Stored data
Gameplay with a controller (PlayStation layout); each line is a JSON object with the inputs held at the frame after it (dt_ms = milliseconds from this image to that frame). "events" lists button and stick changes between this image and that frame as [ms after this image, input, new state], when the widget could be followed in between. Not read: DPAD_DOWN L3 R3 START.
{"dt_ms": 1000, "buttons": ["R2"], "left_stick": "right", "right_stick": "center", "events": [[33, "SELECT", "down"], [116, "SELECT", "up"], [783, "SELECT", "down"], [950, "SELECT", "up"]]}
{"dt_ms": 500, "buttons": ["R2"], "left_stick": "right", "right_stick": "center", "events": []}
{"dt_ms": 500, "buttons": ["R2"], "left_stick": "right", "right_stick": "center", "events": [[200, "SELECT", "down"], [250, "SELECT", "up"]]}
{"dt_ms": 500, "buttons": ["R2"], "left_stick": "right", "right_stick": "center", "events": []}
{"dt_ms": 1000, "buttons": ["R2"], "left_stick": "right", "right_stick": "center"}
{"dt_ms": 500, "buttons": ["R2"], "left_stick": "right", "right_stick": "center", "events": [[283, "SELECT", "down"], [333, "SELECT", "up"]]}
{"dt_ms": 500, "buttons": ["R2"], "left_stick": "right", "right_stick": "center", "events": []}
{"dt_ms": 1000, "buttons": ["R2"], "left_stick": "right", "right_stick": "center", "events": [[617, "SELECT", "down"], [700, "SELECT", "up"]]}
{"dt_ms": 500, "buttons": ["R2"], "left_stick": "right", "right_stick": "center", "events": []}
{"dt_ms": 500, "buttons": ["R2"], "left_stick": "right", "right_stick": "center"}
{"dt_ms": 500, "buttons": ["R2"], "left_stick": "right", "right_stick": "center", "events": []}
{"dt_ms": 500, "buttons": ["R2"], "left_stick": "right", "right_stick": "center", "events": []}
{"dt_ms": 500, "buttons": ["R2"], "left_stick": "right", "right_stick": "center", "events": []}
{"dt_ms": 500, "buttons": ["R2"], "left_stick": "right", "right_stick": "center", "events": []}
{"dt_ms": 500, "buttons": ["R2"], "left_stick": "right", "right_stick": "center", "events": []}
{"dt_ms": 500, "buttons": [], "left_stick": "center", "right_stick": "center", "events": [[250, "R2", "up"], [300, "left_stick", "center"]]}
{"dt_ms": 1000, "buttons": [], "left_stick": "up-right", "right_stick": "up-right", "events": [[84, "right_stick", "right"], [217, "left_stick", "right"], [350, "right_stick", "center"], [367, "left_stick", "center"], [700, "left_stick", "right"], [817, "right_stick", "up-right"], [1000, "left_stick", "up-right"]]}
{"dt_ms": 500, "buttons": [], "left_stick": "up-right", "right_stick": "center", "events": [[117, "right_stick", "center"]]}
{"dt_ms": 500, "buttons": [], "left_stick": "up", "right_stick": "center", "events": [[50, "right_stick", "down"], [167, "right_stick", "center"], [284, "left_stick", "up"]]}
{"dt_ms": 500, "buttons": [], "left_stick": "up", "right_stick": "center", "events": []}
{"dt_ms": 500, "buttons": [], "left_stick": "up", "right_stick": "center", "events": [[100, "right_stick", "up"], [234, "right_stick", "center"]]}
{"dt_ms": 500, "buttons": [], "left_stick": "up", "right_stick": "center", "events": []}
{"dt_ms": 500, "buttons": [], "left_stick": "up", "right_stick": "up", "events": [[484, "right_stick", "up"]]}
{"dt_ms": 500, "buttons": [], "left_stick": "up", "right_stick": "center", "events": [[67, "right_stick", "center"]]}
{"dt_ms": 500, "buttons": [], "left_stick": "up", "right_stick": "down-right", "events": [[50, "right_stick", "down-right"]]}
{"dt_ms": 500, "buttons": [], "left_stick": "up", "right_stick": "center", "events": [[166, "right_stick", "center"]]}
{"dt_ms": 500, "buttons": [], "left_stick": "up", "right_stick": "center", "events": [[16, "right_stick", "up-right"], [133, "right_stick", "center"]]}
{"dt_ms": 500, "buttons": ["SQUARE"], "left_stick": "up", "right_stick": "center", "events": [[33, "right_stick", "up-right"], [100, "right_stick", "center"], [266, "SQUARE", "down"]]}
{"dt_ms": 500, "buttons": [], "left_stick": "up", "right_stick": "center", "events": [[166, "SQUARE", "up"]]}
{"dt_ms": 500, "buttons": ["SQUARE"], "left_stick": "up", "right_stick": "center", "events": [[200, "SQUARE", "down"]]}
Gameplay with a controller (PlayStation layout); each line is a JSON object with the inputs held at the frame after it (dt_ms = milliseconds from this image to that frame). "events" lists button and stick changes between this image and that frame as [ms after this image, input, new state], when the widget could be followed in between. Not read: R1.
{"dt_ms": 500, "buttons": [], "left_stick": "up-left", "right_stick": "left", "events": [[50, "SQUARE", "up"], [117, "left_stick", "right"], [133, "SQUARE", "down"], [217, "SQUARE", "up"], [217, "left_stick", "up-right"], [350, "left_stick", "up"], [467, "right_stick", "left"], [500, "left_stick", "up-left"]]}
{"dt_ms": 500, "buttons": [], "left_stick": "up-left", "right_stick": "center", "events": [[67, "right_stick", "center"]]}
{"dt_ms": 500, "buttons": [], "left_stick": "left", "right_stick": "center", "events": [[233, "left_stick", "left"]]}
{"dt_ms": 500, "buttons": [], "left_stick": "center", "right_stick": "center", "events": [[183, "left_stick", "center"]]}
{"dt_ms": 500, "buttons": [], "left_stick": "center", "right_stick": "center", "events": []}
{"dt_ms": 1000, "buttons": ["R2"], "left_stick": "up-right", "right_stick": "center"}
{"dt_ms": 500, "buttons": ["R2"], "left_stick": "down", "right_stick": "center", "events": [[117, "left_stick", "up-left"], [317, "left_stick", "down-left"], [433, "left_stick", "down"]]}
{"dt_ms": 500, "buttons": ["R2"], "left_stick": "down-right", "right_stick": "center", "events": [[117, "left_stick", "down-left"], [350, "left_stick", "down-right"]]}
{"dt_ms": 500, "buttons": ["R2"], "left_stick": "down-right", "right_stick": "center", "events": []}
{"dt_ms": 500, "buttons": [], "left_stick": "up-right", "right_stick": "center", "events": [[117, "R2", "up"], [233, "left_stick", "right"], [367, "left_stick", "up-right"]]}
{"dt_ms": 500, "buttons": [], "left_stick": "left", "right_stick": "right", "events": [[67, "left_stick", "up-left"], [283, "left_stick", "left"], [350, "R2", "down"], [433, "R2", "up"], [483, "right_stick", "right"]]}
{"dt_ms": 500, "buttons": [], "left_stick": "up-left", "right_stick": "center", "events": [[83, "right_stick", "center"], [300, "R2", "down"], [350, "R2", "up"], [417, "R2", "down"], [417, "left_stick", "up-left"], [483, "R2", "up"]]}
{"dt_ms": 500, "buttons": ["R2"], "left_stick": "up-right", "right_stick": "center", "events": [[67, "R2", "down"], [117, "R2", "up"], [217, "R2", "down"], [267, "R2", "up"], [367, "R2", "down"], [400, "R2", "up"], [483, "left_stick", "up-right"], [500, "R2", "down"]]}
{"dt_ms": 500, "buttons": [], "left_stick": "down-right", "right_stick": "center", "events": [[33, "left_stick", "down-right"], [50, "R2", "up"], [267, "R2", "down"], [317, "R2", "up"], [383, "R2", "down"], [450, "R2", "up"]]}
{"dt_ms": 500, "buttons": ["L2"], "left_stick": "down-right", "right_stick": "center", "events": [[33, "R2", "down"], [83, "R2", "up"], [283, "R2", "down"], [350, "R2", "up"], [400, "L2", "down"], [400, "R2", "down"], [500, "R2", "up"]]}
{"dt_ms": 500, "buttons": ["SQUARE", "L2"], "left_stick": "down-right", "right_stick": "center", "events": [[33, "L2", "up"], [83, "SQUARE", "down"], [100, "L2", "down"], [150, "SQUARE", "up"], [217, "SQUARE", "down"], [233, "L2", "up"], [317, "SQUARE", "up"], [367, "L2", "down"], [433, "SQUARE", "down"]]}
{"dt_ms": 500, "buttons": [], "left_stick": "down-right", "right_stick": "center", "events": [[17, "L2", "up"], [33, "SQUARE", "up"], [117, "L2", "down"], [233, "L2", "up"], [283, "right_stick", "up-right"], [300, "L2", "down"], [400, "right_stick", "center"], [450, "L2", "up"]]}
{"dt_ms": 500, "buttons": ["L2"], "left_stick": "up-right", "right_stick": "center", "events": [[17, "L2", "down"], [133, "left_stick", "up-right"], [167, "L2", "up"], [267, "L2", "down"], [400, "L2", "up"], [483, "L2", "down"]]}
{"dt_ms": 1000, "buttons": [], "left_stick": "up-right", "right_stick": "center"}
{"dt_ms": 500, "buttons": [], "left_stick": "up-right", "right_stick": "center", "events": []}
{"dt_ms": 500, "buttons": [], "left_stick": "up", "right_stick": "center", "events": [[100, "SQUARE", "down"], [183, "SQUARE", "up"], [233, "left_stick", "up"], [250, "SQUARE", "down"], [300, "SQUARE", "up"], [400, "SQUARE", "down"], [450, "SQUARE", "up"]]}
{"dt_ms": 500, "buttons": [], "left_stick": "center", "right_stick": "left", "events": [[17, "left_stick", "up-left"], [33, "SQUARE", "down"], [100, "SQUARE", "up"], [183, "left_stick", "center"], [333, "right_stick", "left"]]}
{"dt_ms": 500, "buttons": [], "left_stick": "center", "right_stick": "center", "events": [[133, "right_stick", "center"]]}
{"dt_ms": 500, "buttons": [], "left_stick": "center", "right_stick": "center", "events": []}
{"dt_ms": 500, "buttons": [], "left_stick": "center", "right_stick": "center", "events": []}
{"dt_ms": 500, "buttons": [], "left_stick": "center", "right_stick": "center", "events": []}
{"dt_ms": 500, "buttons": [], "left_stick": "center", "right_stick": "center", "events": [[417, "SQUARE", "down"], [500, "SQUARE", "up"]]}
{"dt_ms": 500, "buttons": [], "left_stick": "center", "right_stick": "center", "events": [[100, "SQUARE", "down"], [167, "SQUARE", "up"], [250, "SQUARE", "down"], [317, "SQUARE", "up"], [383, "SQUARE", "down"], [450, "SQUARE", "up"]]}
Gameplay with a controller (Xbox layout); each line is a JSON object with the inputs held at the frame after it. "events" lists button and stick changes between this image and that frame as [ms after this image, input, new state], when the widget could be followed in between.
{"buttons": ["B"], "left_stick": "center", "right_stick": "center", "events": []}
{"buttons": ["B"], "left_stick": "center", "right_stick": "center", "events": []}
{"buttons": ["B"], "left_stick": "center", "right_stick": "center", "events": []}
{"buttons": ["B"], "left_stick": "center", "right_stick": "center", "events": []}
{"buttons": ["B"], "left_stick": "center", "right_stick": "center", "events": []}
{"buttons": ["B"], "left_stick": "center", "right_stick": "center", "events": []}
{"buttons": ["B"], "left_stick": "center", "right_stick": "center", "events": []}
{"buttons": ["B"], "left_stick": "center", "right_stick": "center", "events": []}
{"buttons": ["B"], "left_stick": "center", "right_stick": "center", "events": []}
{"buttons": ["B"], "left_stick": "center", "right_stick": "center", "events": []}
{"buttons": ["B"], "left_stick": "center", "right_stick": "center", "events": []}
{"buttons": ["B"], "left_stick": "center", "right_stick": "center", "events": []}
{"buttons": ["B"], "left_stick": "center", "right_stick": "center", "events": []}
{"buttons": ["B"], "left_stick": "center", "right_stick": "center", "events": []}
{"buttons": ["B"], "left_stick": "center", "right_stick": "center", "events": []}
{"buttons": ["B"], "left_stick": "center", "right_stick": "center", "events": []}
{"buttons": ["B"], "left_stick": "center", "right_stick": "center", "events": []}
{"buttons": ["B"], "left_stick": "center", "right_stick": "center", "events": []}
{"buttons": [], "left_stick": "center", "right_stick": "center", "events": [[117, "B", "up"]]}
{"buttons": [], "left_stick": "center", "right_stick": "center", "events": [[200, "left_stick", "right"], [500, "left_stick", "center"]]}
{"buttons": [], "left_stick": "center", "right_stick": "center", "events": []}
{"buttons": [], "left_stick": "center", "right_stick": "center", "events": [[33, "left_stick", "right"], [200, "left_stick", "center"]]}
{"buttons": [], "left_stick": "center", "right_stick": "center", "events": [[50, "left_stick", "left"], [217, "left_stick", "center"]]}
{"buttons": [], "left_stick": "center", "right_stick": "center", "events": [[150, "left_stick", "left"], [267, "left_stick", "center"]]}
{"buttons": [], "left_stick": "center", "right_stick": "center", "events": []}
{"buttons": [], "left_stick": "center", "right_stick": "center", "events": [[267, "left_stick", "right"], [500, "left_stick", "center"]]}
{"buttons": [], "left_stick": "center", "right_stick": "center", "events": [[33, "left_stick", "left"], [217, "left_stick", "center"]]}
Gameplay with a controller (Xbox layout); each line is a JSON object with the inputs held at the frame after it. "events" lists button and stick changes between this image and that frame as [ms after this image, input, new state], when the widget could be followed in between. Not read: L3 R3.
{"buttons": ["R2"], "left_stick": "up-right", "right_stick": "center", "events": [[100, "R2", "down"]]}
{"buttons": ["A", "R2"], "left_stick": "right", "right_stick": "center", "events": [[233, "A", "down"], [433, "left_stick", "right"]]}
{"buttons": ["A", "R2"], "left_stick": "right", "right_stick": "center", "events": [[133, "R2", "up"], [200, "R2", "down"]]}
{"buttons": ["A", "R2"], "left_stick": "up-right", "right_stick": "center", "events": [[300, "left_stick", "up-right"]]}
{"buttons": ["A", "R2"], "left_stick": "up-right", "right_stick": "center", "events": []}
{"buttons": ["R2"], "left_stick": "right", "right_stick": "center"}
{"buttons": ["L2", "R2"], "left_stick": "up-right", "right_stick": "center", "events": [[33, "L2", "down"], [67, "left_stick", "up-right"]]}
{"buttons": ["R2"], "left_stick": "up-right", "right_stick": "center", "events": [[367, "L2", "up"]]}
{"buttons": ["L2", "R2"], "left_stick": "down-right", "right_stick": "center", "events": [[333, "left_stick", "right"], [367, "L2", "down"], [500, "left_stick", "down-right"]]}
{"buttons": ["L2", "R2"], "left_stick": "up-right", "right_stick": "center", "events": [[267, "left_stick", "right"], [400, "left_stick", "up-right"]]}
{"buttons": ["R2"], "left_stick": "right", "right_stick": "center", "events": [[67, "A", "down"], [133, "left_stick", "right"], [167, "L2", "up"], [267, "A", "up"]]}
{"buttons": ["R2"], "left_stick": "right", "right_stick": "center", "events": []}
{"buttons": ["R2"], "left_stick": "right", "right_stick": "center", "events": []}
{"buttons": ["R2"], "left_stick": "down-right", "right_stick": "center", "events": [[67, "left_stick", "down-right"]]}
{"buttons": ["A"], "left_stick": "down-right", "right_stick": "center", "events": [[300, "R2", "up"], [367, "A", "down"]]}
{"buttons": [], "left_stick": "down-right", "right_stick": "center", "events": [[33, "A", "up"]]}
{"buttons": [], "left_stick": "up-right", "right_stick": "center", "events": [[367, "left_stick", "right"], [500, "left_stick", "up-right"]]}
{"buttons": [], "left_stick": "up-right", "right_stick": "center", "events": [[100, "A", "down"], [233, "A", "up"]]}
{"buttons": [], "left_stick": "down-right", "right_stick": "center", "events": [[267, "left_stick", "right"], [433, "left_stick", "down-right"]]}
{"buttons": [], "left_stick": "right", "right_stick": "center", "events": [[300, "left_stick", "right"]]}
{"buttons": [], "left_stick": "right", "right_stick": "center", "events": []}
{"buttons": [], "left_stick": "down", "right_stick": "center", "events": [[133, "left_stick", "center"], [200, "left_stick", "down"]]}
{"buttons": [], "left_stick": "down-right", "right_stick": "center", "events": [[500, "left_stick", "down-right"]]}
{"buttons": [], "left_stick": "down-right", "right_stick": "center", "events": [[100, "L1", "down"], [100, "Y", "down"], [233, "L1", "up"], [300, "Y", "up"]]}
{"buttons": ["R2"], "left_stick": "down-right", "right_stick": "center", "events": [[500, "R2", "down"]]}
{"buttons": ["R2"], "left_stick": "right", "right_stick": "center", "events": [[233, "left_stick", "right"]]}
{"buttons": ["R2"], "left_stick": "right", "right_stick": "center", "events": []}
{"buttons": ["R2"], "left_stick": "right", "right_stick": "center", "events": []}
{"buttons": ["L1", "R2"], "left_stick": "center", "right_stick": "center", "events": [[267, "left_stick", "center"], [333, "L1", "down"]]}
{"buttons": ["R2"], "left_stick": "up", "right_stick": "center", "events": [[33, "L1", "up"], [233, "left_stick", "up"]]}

ASSIGNMENT: Return each line from the data where the string "SELECT" can be found.

TASK SOLUTION:
{"dt_ms": 1000, "buttons": ["R2"], "left_stick": "right", "right_stick": "center", "events": [[33, "SELECT", "down"], [116, "SELECT", "up"], [783, "SELECT", "down"], [950, "SELECT", "up"]]}
{"dt_ms": 500, "buttons": ["R2"], "left_stick": "right", "right_stick": "center", "events": [[200, "SELECT", "down"], [250, "SELECT", "up"]]}
{"dt_ms": 500, "buttons": ["R2"], "left_stick": "right", "right_stick": "center", "events": [[283, "SELECT", "down"], [333, "SELECT", "up"]]}
{"dt_ms": 1000, "buttons": ["R2"], "left_stick": "right", "right_stick": "center", "events": [[617, "SELECT", "down"], [700, "SELECT", "up"]]}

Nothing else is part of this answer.